Responding to the debate for the Government, she said:
‘This [review] is not just about eligibility; it is also about the rights that flow from any changes. For example, the rules for the dissolution of civil partnerships and divorce are different for same-sex and opposite-sex partners.’
Her argument was that it is proportionate to gather more data so that the Government could be confident that the demand for civil partnerships has stabilised following the introduction of same-sex marriage. She said that she expected a proportionate amount of evidence to be available by September 2019 and that this would enable the government to have confidence in assessing the ongoing level of demand for civil partnerships among same-sex couples.
One option raised was that the Government would also continue to consider whether phasing out civil partnerships for same-sex couples was ‘the best way forward’. Atkins said:
‘We are therefore committing to undertake research with same-sex couples to understand their motivations for forming and remaining in a civil partnership, and what they may do if the evidence drives us to remove them.’
The Government’s previous consultation did not, according to the minister, reveal a strong appetite among opposite-sex couples for entering a civil partnership. Meanwhile, the most recent survey conducted in 2014 with a relatively small number of respondents suggested that people would not wish for an extension of civil partnerships.
Irrespective of the differences of opinion expressed during the debate, a number of common themes emerged, including the changing demographics which meant that increasing numbers were choosing not to marry.
Some felt that this was due to a reluctance to marry, which in itself needed to be investigated, while others considered the civil partnerships model to be inappropriate, particularly in view of the declining numbers of same-sex cohabiting couples who have entered into civil partnerships since the introduction of same-sex marriage. The opposition to Mr Loughton’s Bill suggests that this attempt to reform the law may well flounder because the model of civil partnership will simply be used less by same-sex couples as they decide to marry instead. Opponents will argue that the declining number of civil partnerships for same-sex couples consequently make them less of a viable option for opposite-sex couples. There is also the perception perhaps that enthusiasm for opposite-sex civil partnerships will reduce as time goes on.
Kicking reform of the law into the long grass has been the apparent strategy of all Governments since the Law Commission’s recommendations to reform cohabitation law in 2007. It was highly encouraging nevertheless to see these matters being debated positively in Parliament, and the level of participation and enthusiasm shown by MPs on this issue following on from the momentum created by Resolution’s Cohabitation Awareness Week.
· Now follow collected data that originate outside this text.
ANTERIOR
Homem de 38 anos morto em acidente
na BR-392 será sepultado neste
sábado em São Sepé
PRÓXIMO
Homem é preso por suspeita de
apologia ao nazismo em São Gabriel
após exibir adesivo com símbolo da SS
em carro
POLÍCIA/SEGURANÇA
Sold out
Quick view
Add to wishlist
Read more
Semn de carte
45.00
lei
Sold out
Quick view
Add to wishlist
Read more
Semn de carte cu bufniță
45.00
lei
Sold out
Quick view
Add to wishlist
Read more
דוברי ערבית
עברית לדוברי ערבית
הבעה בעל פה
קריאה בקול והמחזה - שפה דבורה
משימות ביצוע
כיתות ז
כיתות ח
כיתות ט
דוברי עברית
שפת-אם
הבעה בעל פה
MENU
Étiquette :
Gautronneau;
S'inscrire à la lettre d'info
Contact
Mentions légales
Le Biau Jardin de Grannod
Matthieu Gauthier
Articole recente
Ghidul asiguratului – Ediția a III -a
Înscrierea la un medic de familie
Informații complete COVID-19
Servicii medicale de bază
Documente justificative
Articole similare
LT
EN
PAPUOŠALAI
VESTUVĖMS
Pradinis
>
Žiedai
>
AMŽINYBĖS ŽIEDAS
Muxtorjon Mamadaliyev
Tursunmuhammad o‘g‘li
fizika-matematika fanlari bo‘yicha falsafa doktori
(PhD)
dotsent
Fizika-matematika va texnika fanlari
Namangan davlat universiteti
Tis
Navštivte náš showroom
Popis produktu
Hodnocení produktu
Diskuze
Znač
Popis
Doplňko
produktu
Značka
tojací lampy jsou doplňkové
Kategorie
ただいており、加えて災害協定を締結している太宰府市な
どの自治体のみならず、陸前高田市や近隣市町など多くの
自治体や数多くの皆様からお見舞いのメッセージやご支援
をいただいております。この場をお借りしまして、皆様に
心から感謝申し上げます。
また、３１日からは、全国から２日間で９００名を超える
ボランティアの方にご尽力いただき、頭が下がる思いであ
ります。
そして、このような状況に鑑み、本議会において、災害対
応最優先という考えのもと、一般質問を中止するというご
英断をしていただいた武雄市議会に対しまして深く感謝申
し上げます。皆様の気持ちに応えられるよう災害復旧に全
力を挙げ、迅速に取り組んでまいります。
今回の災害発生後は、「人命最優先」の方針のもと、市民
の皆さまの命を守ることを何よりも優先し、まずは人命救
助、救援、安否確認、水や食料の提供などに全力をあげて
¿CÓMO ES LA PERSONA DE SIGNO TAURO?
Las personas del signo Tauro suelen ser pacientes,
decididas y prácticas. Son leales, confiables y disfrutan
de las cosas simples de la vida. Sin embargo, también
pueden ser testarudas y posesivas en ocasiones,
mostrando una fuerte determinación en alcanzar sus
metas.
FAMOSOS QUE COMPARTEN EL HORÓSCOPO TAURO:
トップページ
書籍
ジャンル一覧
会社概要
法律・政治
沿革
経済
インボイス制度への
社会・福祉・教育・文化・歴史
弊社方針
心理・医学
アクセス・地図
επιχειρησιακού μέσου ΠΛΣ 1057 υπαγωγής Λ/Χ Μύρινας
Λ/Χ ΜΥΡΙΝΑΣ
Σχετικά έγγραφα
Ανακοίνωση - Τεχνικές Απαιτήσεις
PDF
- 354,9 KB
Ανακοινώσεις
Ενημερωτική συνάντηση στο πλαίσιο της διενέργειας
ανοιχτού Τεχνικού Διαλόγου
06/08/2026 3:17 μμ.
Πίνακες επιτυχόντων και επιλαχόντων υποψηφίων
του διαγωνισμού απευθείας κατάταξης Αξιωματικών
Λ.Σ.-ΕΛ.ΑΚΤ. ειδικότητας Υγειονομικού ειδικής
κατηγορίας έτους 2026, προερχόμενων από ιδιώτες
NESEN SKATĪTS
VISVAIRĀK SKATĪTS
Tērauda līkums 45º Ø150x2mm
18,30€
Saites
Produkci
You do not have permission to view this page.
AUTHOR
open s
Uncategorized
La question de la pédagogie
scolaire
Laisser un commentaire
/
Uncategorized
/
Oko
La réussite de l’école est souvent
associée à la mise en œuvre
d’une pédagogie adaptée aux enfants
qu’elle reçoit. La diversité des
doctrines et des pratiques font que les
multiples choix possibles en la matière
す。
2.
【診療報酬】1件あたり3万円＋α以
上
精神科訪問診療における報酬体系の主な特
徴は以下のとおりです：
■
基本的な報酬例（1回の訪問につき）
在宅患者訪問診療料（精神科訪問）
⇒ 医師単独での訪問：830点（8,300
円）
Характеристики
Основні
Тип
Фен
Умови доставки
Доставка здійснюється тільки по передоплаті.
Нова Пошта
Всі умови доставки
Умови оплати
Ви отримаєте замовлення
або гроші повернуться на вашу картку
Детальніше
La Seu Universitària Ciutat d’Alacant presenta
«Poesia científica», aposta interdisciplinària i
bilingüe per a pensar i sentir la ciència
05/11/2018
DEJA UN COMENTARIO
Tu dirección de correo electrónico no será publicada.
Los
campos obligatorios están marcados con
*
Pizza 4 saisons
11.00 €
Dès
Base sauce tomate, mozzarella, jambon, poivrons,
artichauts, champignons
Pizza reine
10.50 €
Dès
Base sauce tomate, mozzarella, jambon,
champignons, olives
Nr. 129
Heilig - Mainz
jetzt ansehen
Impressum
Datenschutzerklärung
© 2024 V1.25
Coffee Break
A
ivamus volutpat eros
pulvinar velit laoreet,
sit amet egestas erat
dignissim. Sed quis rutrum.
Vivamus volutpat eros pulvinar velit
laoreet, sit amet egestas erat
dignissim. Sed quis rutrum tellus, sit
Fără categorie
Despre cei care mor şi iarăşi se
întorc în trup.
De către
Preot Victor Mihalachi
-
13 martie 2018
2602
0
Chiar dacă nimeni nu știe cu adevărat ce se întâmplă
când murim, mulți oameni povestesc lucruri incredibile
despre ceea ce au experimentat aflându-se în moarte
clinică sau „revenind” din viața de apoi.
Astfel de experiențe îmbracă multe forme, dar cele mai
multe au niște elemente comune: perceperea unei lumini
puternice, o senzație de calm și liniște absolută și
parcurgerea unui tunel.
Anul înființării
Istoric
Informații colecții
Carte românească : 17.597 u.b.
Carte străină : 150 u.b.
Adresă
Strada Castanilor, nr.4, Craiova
As time goes on, Parliament will have to address the issue again and fundamentally consider which laws need to be introduced to regulate modern families when such large numbers choose to live and raise families outside the traditional marriage model.
Introducing new law, in achieving equality before the law, Parliament should first address the protection of the most vulnerable members of society. Currently these people are sadly let down by laws that do not properly recognise cohabitation and fail to provide a family law based system of remedies. There are several options, including adoption of the same law available in Scotland based on compensation or relationship generated disadvantage, or those options to reform the law previously tabled by Lord Lester and Lord Marks in the House of Lords upon lines more akin to the financial remedies available on divorce.
The positive reception by MPs and encouragement of a concerted effort to make the public aware of their lack of rights, as well as the potential for cohabitants to enjoy improved financial security should new laws be introduced, suggests this debate has much further to run inside and outside of Parliament as well as in the courts. February’s Parliamentary debate marks a small but important step forward in recognising the importance of these issues which affect nearly one in six families today.